For predicting stock movement, investors have used a variety of approaches, from fundamental analysis of financial statements to technical analysis of price charts. The unpredictability and large number of variables involved make it very difficult to make consistent, reliable predictions. Introducing machine learning into the financial market has caused a great shift. With machine learning, you can make more accurate predictions because it can process and analyze very large amounts of data. Our machine learning model can identify patterns and trends from historical data that are not immediately apparent to humans.

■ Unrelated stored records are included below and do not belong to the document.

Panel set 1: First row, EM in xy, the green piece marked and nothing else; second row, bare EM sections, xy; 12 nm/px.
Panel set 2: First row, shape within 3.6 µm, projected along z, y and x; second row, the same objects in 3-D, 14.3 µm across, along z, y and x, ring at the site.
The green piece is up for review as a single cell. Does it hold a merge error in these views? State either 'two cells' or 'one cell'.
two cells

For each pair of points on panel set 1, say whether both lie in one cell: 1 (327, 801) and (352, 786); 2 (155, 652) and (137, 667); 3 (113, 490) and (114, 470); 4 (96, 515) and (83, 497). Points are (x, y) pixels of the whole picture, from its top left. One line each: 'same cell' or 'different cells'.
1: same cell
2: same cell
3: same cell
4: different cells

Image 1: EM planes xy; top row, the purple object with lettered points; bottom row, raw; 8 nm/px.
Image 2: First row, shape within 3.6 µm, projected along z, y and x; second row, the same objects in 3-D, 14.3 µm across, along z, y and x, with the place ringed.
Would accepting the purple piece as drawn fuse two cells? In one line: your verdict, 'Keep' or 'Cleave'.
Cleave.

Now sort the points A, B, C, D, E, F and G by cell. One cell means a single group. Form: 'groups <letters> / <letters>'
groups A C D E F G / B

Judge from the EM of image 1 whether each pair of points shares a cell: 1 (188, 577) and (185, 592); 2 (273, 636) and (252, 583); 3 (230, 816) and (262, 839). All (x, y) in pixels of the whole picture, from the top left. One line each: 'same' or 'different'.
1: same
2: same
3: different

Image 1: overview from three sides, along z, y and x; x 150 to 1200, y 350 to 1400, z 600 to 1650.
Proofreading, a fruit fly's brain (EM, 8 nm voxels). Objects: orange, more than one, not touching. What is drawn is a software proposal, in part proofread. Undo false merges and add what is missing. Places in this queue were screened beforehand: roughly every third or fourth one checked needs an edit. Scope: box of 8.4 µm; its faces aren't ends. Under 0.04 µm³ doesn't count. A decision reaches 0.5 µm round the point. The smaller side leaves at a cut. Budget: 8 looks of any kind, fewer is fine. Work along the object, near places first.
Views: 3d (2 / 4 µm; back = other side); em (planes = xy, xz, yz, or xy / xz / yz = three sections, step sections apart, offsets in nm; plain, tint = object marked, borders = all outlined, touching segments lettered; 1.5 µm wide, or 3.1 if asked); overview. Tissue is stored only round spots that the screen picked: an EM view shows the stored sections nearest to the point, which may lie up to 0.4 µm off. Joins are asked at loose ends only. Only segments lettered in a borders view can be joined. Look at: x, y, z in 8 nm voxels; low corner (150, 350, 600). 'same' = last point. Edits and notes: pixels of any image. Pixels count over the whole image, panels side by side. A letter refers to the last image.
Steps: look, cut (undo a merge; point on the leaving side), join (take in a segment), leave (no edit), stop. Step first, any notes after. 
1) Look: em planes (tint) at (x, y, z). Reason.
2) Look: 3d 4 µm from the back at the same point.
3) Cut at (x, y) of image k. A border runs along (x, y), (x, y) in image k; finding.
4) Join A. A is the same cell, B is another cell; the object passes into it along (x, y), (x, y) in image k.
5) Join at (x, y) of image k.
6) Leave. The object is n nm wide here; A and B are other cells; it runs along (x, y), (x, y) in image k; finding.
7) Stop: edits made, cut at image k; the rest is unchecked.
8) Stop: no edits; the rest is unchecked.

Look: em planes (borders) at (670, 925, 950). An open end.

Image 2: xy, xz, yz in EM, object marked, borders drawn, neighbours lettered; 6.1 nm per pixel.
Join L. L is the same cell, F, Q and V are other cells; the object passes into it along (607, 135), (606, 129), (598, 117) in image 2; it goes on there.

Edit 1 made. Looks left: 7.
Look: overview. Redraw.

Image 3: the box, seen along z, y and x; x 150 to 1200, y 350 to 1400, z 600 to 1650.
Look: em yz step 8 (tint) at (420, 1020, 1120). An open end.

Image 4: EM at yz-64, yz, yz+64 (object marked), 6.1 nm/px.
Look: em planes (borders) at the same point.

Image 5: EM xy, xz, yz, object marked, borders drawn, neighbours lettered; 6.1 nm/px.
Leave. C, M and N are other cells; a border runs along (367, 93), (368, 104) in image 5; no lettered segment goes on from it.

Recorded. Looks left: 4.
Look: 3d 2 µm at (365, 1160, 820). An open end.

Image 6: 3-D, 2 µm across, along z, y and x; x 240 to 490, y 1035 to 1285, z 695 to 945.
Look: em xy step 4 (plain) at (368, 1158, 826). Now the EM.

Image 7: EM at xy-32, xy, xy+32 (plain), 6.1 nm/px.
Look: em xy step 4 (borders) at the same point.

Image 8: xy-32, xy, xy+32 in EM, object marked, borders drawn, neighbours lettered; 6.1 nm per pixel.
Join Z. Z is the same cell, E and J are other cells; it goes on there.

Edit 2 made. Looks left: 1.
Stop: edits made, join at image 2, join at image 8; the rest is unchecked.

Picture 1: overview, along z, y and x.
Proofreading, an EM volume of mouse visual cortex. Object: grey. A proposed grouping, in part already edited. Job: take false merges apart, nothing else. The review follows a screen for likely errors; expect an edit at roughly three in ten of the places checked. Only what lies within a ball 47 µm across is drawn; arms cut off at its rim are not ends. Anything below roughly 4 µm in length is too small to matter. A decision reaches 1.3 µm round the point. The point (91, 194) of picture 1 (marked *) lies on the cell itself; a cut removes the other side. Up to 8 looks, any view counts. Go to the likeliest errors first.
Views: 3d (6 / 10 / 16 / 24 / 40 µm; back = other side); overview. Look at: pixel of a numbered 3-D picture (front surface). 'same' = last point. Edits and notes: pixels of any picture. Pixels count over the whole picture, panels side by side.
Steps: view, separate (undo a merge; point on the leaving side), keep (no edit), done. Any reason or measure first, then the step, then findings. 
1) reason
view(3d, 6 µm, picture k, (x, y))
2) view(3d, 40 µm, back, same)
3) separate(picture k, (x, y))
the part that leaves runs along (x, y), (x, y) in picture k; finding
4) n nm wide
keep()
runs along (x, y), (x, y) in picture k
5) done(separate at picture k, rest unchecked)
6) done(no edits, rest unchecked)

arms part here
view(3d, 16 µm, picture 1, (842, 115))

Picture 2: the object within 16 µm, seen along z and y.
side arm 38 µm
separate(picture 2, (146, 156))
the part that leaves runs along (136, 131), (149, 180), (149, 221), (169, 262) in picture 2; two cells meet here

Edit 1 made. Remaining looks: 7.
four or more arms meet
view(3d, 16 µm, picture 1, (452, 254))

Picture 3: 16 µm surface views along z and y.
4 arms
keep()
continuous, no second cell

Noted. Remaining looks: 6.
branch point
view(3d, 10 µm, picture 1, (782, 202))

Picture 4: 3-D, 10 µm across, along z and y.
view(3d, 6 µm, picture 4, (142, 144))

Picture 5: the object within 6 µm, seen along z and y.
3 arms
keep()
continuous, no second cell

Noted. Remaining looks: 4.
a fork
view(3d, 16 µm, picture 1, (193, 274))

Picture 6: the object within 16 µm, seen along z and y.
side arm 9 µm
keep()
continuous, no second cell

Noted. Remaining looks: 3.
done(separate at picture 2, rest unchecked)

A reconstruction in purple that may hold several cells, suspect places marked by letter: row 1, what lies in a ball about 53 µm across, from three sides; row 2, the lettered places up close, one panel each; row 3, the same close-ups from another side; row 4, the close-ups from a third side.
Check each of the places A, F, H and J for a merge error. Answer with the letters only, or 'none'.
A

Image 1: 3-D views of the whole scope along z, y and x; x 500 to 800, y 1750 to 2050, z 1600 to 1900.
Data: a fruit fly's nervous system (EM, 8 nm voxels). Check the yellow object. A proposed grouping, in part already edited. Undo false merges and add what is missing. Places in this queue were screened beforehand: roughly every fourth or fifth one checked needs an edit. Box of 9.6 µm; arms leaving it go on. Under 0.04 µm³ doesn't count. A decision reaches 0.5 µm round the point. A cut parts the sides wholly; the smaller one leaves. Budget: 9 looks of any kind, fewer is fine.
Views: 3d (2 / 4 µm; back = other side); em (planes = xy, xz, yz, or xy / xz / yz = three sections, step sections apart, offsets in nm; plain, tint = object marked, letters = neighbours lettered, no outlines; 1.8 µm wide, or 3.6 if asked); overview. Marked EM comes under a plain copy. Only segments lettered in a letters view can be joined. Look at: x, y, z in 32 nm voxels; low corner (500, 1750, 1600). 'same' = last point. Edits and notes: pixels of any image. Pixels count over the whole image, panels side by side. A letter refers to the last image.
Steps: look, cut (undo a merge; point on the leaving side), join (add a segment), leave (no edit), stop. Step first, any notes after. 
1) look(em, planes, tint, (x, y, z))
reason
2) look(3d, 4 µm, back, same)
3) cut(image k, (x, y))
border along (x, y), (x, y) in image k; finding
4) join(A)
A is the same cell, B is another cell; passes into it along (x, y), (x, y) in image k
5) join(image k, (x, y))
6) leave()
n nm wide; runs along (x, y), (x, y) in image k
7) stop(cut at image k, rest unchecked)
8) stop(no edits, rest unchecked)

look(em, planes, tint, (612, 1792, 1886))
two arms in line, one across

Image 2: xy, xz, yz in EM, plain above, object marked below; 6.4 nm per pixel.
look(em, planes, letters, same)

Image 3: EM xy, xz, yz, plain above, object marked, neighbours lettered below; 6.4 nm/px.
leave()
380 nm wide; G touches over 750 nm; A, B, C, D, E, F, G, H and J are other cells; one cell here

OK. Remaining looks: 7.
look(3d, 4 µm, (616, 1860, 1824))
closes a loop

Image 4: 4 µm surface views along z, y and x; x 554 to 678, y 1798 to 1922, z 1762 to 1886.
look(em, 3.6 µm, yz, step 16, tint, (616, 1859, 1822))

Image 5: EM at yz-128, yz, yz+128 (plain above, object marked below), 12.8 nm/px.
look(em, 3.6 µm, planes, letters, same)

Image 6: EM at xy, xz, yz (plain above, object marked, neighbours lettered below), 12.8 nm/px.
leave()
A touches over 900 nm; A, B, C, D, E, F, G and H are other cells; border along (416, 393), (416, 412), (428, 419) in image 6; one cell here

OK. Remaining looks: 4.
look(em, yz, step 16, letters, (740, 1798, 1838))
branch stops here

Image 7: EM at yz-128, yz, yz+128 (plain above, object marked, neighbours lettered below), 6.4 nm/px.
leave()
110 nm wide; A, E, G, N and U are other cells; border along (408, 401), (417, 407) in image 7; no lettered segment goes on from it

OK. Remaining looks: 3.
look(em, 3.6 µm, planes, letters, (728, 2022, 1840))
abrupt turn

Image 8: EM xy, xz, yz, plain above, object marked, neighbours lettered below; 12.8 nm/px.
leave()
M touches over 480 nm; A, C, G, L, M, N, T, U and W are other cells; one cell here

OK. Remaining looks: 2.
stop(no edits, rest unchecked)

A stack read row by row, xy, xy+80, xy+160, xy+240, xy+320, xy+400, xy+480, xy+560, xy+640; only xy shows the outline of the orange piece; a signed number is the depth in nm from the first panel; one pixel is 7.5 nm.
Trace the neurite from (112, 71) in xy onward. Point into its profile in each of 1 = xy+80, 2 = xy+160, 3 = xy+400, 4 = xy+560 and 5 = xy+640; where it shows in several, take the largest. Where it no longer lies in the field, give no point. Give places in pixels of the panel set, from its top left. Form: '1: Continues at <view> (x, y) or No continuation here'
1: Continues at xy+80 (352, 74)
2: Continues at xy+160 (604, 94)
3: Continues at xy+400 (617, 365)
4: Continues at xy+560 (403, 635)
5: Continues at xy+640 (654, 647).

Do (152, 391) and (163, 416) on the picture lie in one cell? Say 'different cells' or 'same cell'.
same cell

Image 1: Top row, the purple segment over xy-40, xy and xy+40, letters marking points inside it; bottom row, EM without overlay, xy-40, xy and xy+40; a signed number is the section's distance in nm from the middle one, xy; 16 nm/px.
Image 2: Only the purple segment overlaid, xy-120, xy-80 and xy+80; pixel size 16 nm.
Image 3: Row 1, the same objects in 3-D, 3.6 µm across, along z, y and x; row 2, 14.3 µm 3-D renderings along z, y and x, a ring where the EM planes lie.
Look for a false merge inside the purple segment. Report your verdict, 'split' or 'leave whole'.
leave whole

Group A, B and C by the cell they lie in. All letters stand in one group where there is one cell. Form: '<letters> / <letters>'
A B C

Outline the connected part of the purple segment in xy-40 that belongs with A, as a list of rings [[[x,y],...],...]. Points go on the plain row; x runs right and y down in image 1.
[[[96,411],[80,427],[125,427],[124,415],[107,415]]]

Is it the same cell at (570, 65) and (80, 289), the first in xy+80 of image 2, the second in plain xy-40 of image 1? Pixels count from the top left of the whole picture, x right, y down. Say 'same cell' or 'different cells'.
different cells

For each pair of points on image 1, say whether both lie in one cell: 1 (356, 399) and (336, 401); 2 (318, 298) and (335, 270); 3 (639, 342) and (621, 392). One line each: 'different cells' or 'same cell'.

Deep learning algorithms, such as CNNs, convolutional neural networks, are one of the most important applications of machine learning. They are specifically designed to process and analyze image data, which makes them ideal for interpreting graphical representations like candlestick charts, which are commonly used in financial markets. Candlestick charts provide a visual representation of stock price movement over time in financial markets. These CNNs can be used to analyze these charts and detect price patterns that can help predict future market behavior.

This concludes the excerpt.